Problem details = Return each record word for word, keeping none of its pictures.

┄┄┄┄┄┄┄┄┄┄

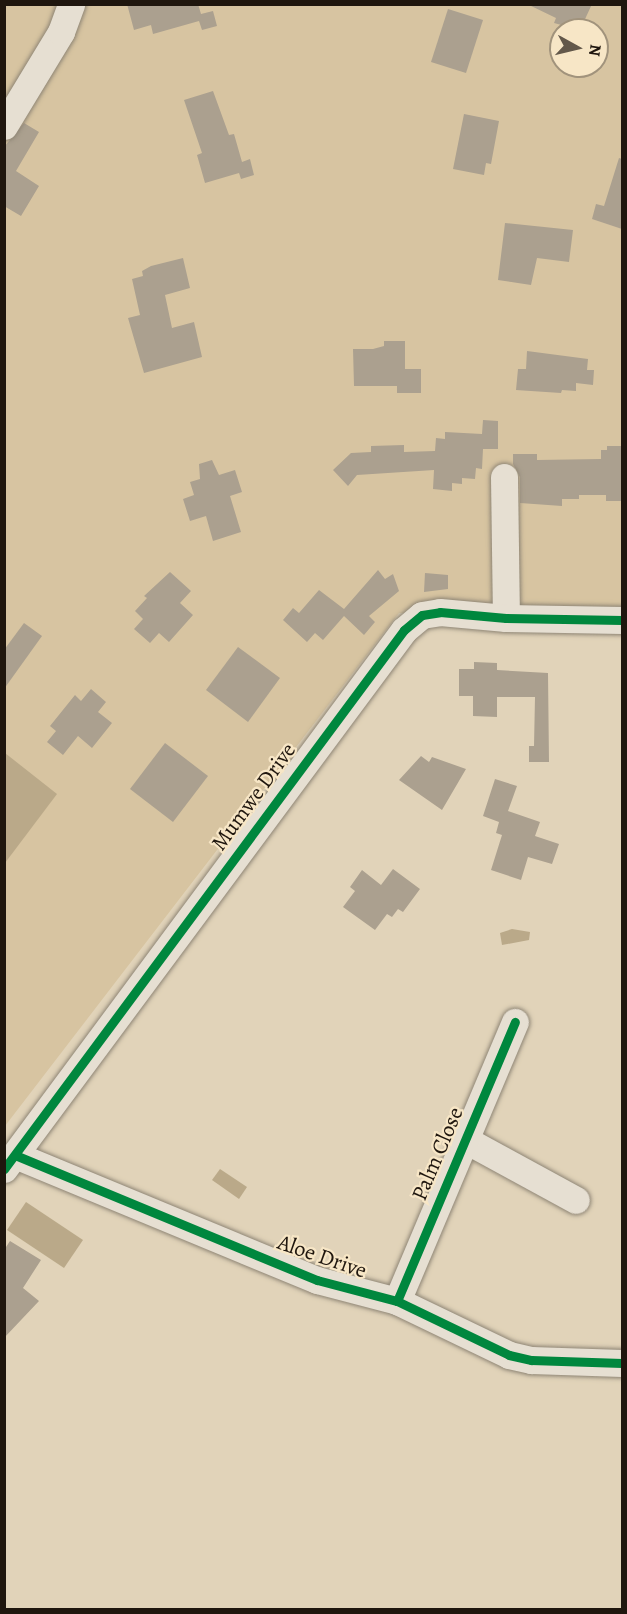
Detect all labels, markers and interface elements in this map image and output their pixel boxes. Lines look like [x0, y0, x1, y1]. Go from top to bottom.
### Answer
north arrow [549, 18, 609, 78]
text: N [583, 43, 607, 58]
street label: Mumwe Drive [206, 738, 302, 856]
street label: Palm Close [407, 1103, 469, 1205]
street label: Aloe Drive [274, 1229, 370, 1285]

┄┄┄┄┄┄┄┄┄┄

Written reply =
Detect all labels, markers and interface elements in this map image and output their pixel boxes. Lines look like [x0, y0, x1, y1]. Go from top to bottom.
### Answer
north arrow [549, 18, 609, 78]
text: N [583, 43, 607, 58]
street label: Mumwe Drive [206, 738, 302, 856]
street label: Palm Close [407, 1103, 469, 1205]
street label: Aloe Drive [274, 1229, 370, 1285]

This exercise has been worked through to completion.